For La Gloria, the stench of blame is from pig factories

The worried manager of an industrial-sized pig farm in the little Mexican town of Xaltepec invited in journalists in an effort to calm things down. "What happened was an unfortunate coincidence," he told them, insistently. More than 2,000 miles away, in New York, the world's richest "pig baron", Joseph Luter III, is hoping he is right.

Downwind of Xaltepec – where 15,000 squealing hogs are squeezed into 18 warehouses – residents of La Gloria blame Smithfield, Luter's firm, for an outbreak of respiratory problems that swept the town last month, killing two children. Now with Mexican authorities identifying a four-year-old from the town, Edgar Hernandes, as one of the first-known cases of swine flu, furious residents believe that they are ground zero of a pandemic threatening the world. The very suggestion has sent a shudder through the ranks of campaigners who have long argued that the sort of industrialised pig farming that has turned Smithfield into one of the most powerful corporations in the US, with a market value of $1.4bn, was a disaster waiting to happen.

For Smithfield, the world's largest pork supplier, which processes more than one in three pigs killed in the US and jointly owns the Xaltepec plant and seven others in the region, the spiralling concern in Mexico threatens to become a worldwide marketing disaster – even before anyone is able to test the hunch of the people of La Gloria.

A team of UN veterinarians is arriving in Mexico to examine whether this new deadly strain of swine flu, mixed as it is with genetic material from avian and human strains, could be lurking in pig populations undetected. Smithfield says none of its pigs are sick but the company has sent samples for testing.

Victor Ochoa, the Xaltepec manager, ensured employees washed down cars coming into the plant yesterday and made journalists from the Associated Press shower and don protective clothing before entering. In common with his bosses back in the US, Mr Ochoa insisted that all 15,000 animals had been properly vaccinated, that the plant met all the required health standards, and that the vast swimming pool of faeces – industrial pig farming's toxic by-product – was covered with a lid to limit the exposure to the outside air. "What happened in La Gloria was an unfortunate coincidence with a big and serious problem that is happening now with this new flu virus," he said. La Gloria residents, though, have been protesting against the farm for months.

Starting in February, one in six of the 3,000 residents reported health problems. The government initially dismissed the spike as a late-season rise in ordinary flu, but by April, health officials sealed off the town and sprayed chemicals to kill the flies that residents said were swarming about their homes.

The business practices of Smithfield are a far cry from its origins, lovingly recounted in sepia-tinted prose on its corporate website. "The Luter family of Smithfield, Virginia, has been curing and selling hams since the turn of the century," it says.

The reports of swarming flies, terrible smells and pictures of rotting pigs left scattered around the perimeter of its industrialised pig farms in Mexico are echoes of the concerns that have long been troubling environmental activisits, campaigning against Smithfield in all the countries in which it operates, not least in the US. Critics say that – even on top of any questions about the humane treatment of the pigs – the sheer quantities of manure that have to be disposed of when thousands, or tens of thousands, of animals are housed together make it impossible to run this business in a safe way.

The manure is collected in a lake underneath the pig pens and then washed into giant pools or lagoons. It is eventually sprayed on nearby fields, but the lagoons have a habit of leaking or flooding.

In 1997 Smithfield was fined $12.6m for violation of the federal Clean Water Act. Its most recent financial reports show it is being sued in Missouri by residents near a facility there who accuse it of being a public nuisance, while a farm in Pennsylvania is under federal investigation over releases into the local water in 2007.

The other risk, scientists say, of concentrating so many pigs together is the risk of diseases spreading fast, a problem that farmers overcome by pumping the livestock full of vaccines and other drugs. In 2007 an outbreak of swine flu at its farms in Romania cost the company $13m.
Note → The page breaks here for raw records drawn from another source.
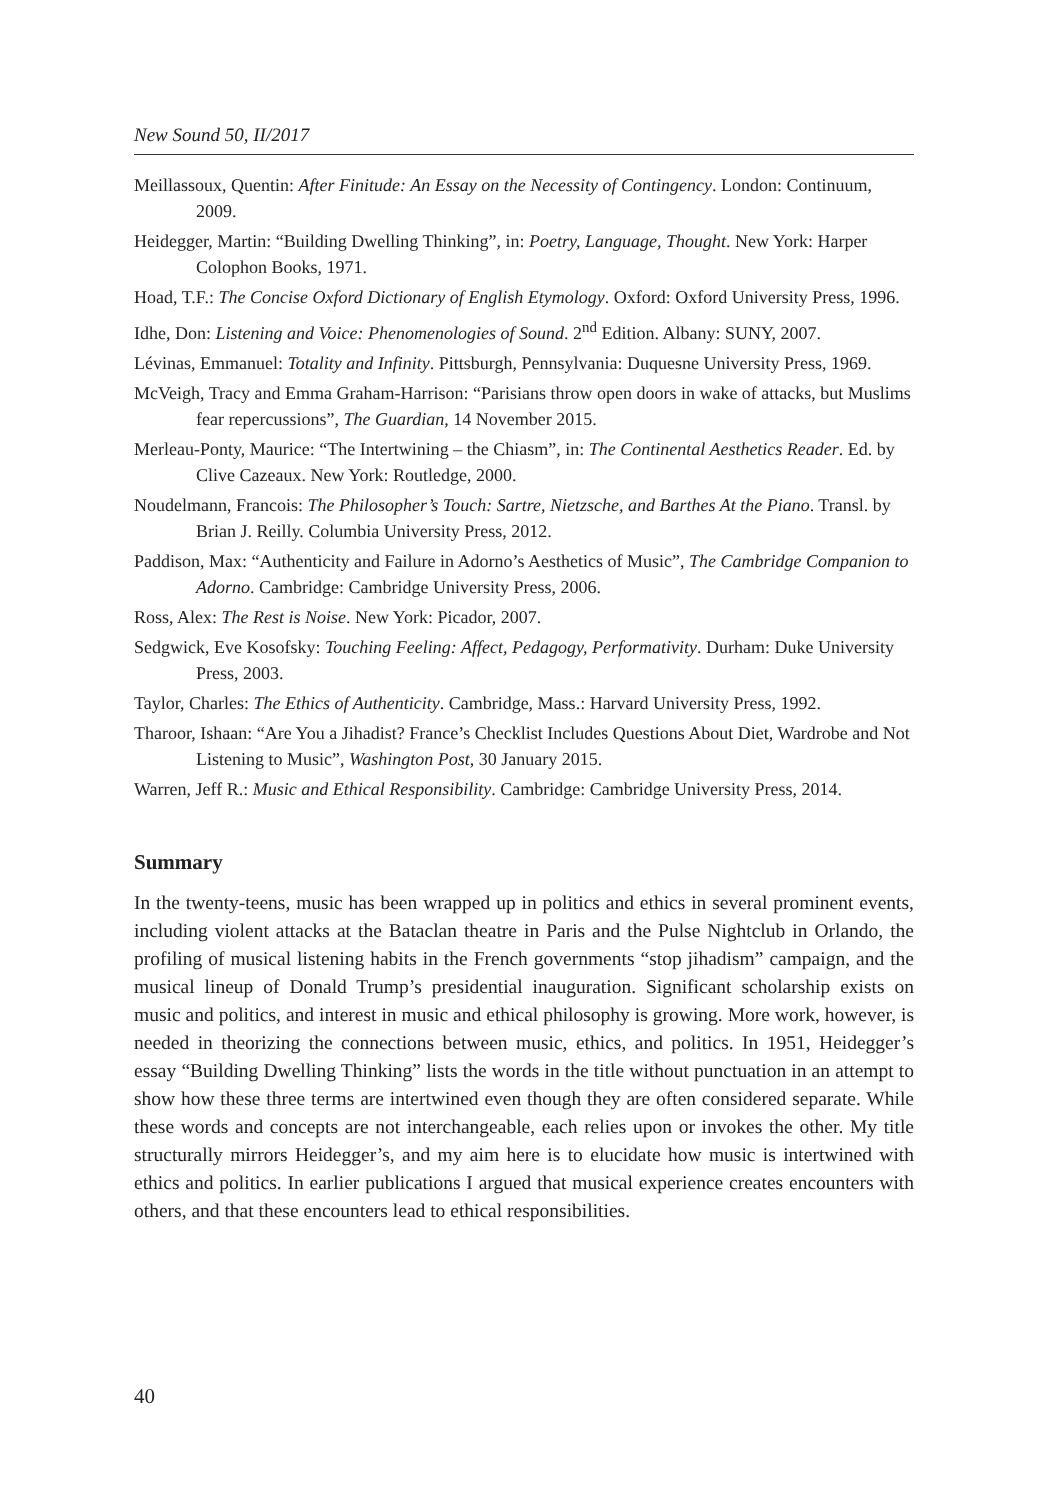New Sound 50, II/2017
Meillassoux, Quentin: After Finitude: An Essay on the Necessity of Contingency. London: Continuum, 2009.
Heidegger, Martin: “Building Dwelling Thinking”, in: Poetry, Language, Thought. New York: Harper Colophon Books, 1971.
Hoad, T.F.: The Concise Oxford Dictionary of English Etymology. Oxford: Oxford University Press, 1996.
Idhe, Don: Listening and Voice: Phenomenologies of Sound. 2<sup>nd</sup> Edition. Albany: SUNY, 2007.
Lévinas, Emmanuel: Totality and Infinity. Pittsburgh, Pennsylvania: Duquesne University Press, 1969.
McVeigh, Tracy and Emma Graham-Harrison: “Parisians throw open doors in wake of attacks, but Muslims fear repercussions”, The Guardian, 14 November 2015.
Merleau-Ponty, Maurice: “The Intertwining – the Chiasm”, in: The Continental Aesthetics Reader. Ed. by Clive Cazeaux. New York: Routledge, 2000.
Noudelmann, Francois: The Philosopher’s Touch: Sartre, Nietzsche, and Barthes At the Piano. Transl. by Brian J. Reilly. Columbia University Press, 2012.
Paddison, Max: “Authenticity and Failure in Adorno’s Aesthetics of Music”, The Cambridge Companion to Adorno. Cambridge: Cambridge University Press, 2006.
Ross, Alex: The Rest is Noise. New York: Picador, 2007.
Sedgwick, Eve Kosofsky: Touching Feeling: Affect, Pedagogy, Performativity. Durham: Duke University Press, 2003.
Taylor, Charles: The Ethics of Authenticity. Cambridge, Mass.: Harvard University Press, 1992.
Tharoor, Ishaan: “Are You a Jihadist? France’s Checklist Includes Questions About Diet, Wardrobe and Not Listening to Music”, Washington Post, 30 January 2015.
Warren, Jeff R.: Music and Ethical Responsibility. Cambridge: Cambridge University Press, 2014.
Summary
In the twenty-teens, music has been wrapped up in politics and ethics in several prominent events, including violent attacks at the Bataclan theatre in Paris and the Pulse Nightclub in Orlando, the profiling of musical listening habits in the French governments “stop jihadism” campaign, and the musical lineup of Donald Trump’s presidential inauguration. Significant scholarship exists on music and politics, and interest in music and ethical philosophy is growing. More work, however, is needed in theorizing the connections between music, ethics, and politics. In 1951, Heidegger’s essay “Building Dwelling Thinking” lists the words in the title without punctuation in an attempt to show how these three terms are intertwined even though they are often considered separate. While these words and concepts are not interchangeable, each relies upon or invokes the other. My title structurally mirrors Heidegger’s, and my aim here is to elucidate how music is intertwined with ethics and politics. In earlier publications I argued that musical experience creates encounters with others, and that these encounters lead to ethical responsibilities.
40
Tom Garrett, a Wyoming ecologist who campaigned against Smithfield's expansion into Eastern Europe, where he said it would push small farmers out of business and lead to environmental problems, warned that the company can exploit corrupt local officials and lax regulation in countries outside the US. "They are looking for two things when they set up a farm – water, and naive local people who don't try to fight them off until they have dug in."

Smithfield says it is always investing in research to improve farming methods and operates its facilities to the highest standards. Its public relations message is complicated, however, by the uncompromising stance of chairman Joseph Luter III. Animal rights activists "want to impose a vegetarian society", the 67-year-old once said, and vegetarians are "neurotic".